Nonetheless, Section 636(b)(1)(B) authorizes district judges to refer dispositive issues, such as the Motions at issue here, to a magistrate judge for proposed findings of fact and recommendations. Pursuant to Section 636(b) and Federal Rule of Civil Procedure 72(b), the parties may serve and file specific, written objections to the magistrate judge’s proposed findings within 14 days after being served with a copy of the Report and Recommendation, thereby securing de novo determination of matters “to which objection is made.” See Thomas v. Arn, 474 U.S. 140, 149 (1985). III. ANALYSIS A. Motion to Dismiss The Court first addresses the Government’s Rule 12(c) challenge to the sufficiency of Plaintiff’s allegations under the FTCA, namely, whether those allegations plausibly establish that Agent Perry acted within the course and scope of his employment. (Gov’s Objections, at 3–5). That determination not only resolves the Rule 12(c) inquiry, but it also guides the Court’s assessment of the Government’s Alternative Motion for Summary Judgment because sovereign immunity must be resolved at the earliest possible stage, and discovery cannot proceed unless the pleadings withstand the immunity defense. Ramirez v. Guadarrama, 3 F.4th 129, 133 (5th Cir. 2021) (per curiam). 1. Rule 12(c) Standard In its Motion to Dismiss, the Government argues that Plaintiff has neither established the Court’s jurisdiction nor stated a claim because the Complaint’s factual allegations are insufficient to plausibly show that the United States has waived sovereign immunity. (Motions at 4–6, ECF No. 16). Because the Government brings this challenge through a Rule 12(c) motion for judgment on the pleadings, the Court applies the familiar Rule 12(b)(6) standard. Templeton v. Jarmillo, 28 F.4th 618, 621 (5th Cir. 2022). To survive dismissal, Plaintiff must allege sufficient facts “to state a claim to relief that is plausible on its face.” Id.

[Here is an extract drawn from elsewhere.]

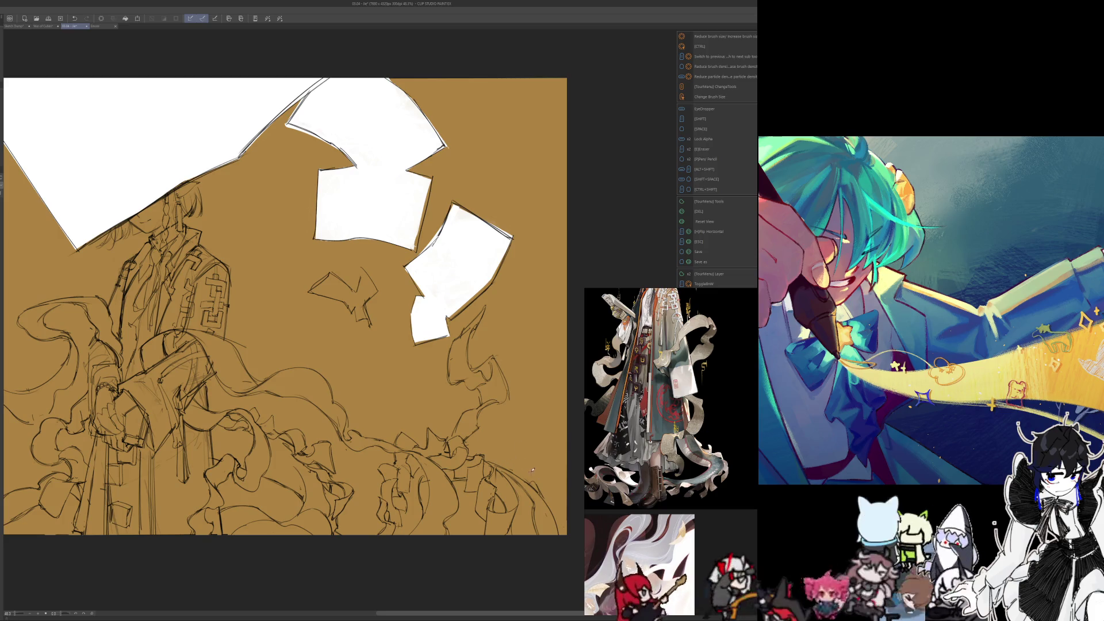
# Step: Try curving strokes near the right-side cloth, then undo them
pyautogui.moveTo(518, 467); pyautogui.dragTo(510, 402)
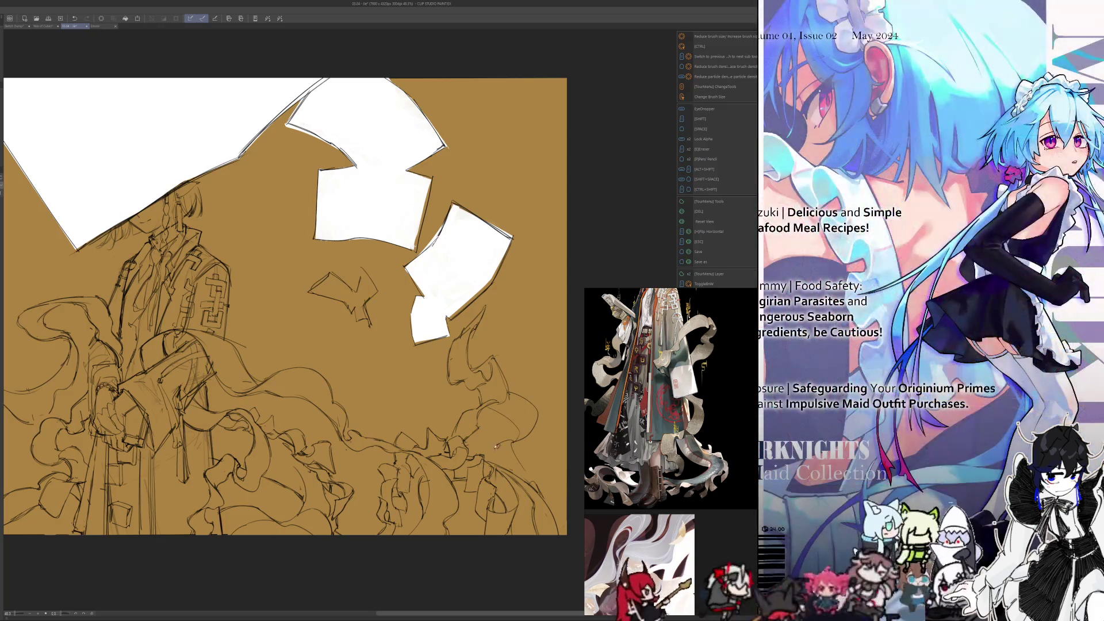
pyautogui.moveTo(516, 460); pyautogui.dragTo(513, 440)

2. Scope of Employment under Texas Law The central issue in this case is whether Agent Perry was acting within the “course and scope” of his employment. This question also determines the Court’s jurisdiction under the FTCA.2 Because the conduct at issue occurred in Texas, Texas law supplies the rule of decision governing the course-and-scope analysis. See Bodin v. Vagshenian, 462 F.3d 481, 484 (5th Cir. 2006) (stating that the scope of employment determination is governed by the law of the state where the claim arises). Under Texas law, an employee acts within the course and scope of employment when performing duties that: (1) fall within the general authority conferred by the employer; (2) are in furtherance of the employer’s business; and (3) are intended, at least in part, to accomplish the

employer’s purpose. Painter v. Amerimex Drilling I, Ltd., 561 S.W.3d 125, 129 (Tex. 2018). Those principles guide the Court’s analysis of whether Plaintiff’s allegations plausibly establish that Agent Perry’s actions fell within that scope. 3. Analysis The Government contends that the facts in Plaintiff’s Complaint are insufficient to show that Agent Perry was acting within the course and scope of his employment when the accident occurred.